Bewildering Stories Editorial
by Don Webb
One of the stories in this issue raises a common problem: How to handle simultaneous submissions?
Now, for readers unfamiliar with editing literary journals like Bewildering Stories, I’ll clarify what is meant by “simultaneous submissions.” The term does not refer to the same story received from two or more authors at the same time. That might happen in the fiction of José Luis Borges or, perhaps, even Stanislaw Lem. Thankfully, it does not happen in real life. At least, it hasn’t happened yet.
Rather, authors often send a submission to several webzines at once, hoping that one of them will accept it. And they don’t much care where it appears or how it looks; their criterion is “immediately if not sooner.” But that has consequences. What if everybody accepts the submission?

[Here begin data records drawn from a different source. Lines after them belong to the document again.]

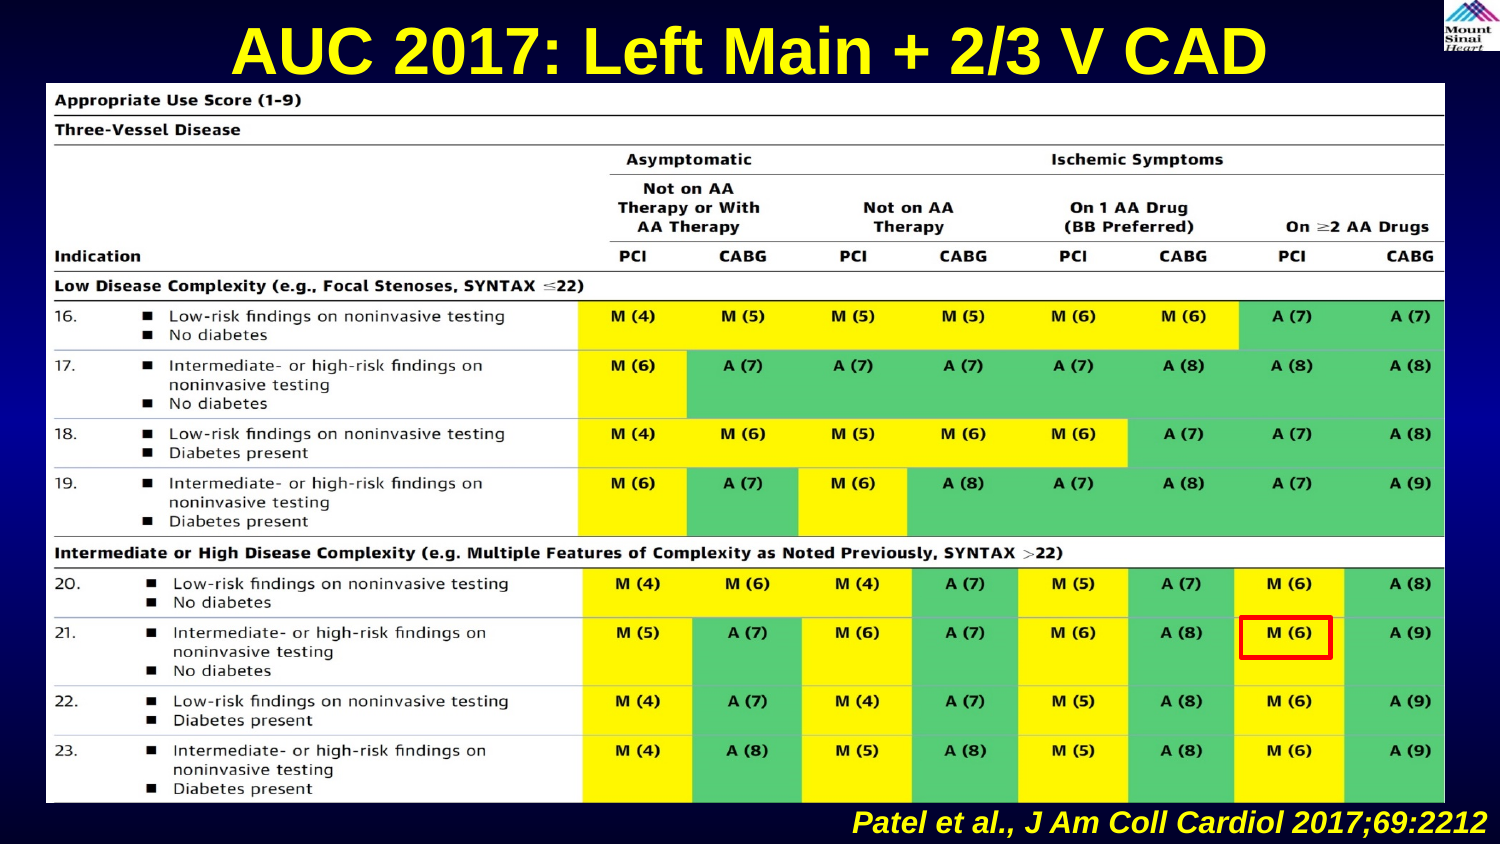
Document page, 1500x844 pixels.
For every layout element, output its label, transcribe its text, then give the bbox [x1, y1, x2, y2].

text_box Patel et al., J Am Coll Cardiol 2017;69:2212 [842, 797, 1500, 844]
picture [1444, 0, 1500, 51]
text_box AUC 2017: Left Main + 2/3 V CAD [117, 2, 1383, 82]
picture [46, 83, 1446, 803]
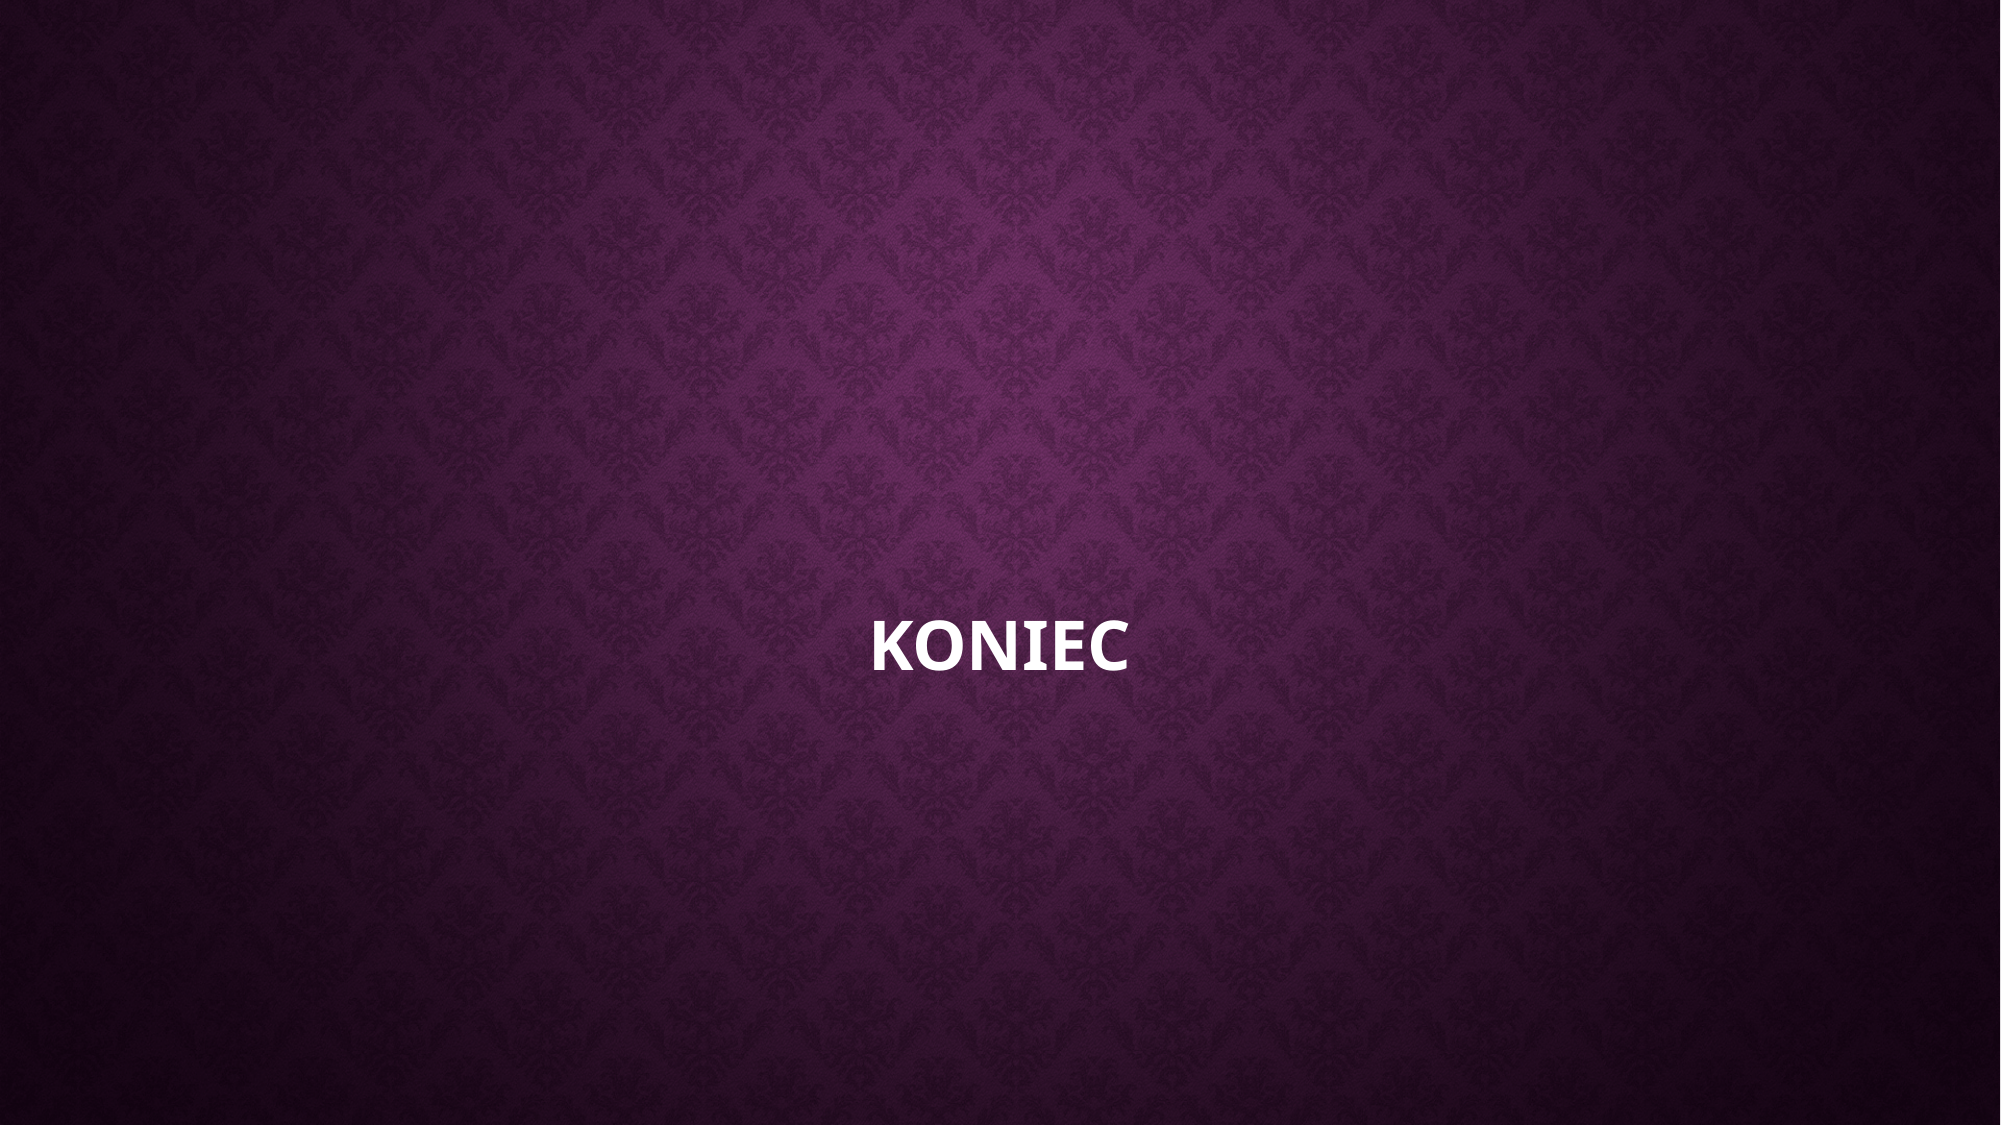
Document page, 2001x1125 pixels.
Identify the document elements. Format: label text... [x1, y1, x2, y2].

title koniec [0, 603, 2000, 693]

Multiple publication is pointless: if a work appears anywhere on the Internet, it's everywhere on the Net as far as indexers such as Google and Yahoo are concerned. Nothing is accomplished by “wallpapering” the Internet with the same story.
How does Bewildering Stories handle the problem? We try to be careful, but it’s hard to catch everything. We have some guidelines:
We do consider simultaneous submissions. If we’re told that a submission has gone to more than one webzine at once, we ask the author to let us know if the submission is accepted elsewhere and, if so, what the author would like us to do. Meanwhile, we proceed normally.
We have received messages like “[Title] has been accepted elsewhere.” And that’s all. That’s it. Honestly, you would be amazed... What now? We haven’t been told to do anything.
If we’ve received no notice of an acceptance elsewhere, we complete the review process and advise the author accordingly. However, we must be circumspect. In cases of acceptance, our Duplicates Detective will conduct a Net search for author, title and keywords to see if the story has already appeared elsewhere. And our editors may decide to exercise the option for submissions from new contributors, as well.
What shall we do about special cases?
Perhaps the most common is the “reprint.” It’s actually quite normal.
Occasionally, we receive revisions of works that have appeared elsewhere on the Net. We will consider them provided we consider the revision substantial and the work has a new title.
Mirror-image case: If a contributor wishes to submit to another webzine or to a print publication a work of theirs that has appeared in Bewildering Stories, what do we have to say about it? Nothing, really. If there is no revision, we would appreciate an acknowledgment as the publication of origin, as a standard courtesy, but all our authors retain reprint rights and may proceed as they see fit.
Sometimes a submission has appeared in a print publication. If it’s a print magazine or journal or is a book that has gone out of print, we consider it “hard to find.” We’ll consider the submission normally but advise the author to include a note about the place and date of first publication and to confirm he or she has retained reprint rights.
Likewise, if a submission has appeared at another webzine but has not been archived, we consider it “out of print” and proceed as above.
We have seen websites that may have archives, but the sites are so poorly designed that it’s impossible to tell. In such cases, we consider the submission “hard to find” and proceed as above.
What about abnormal cases? These occur especially when we discover belatedly that the text has appeared elsewhere. We proceed on a case by case basis.
Normally we defer to prior publication and withdraw acceptance.
But what if the story is a serial that is already under way? That has actually happened. We decided we wanted the story and, as almost always, we found that Bewildering Stories’ presentation made the story more readable. However, that’s no guarantee: in a worst-case scenario, we might spike the story.
What if the story isn’t a serial but is ready to appear a regular issue? We’ll probably spike it. Or, as in one case in issue 643, we may decide to keep the story, especially since we consider our presentation superior, if we do say so, ourselves.
What might contributors take from all this? Bewildering Stories wants to share opportunity fairly. Our review process may call for patience, but it’s well worth it. Meanwhile, please don’t imitate overeager writers who try to gain notoriety by carpet-bombing the Internet with the same story!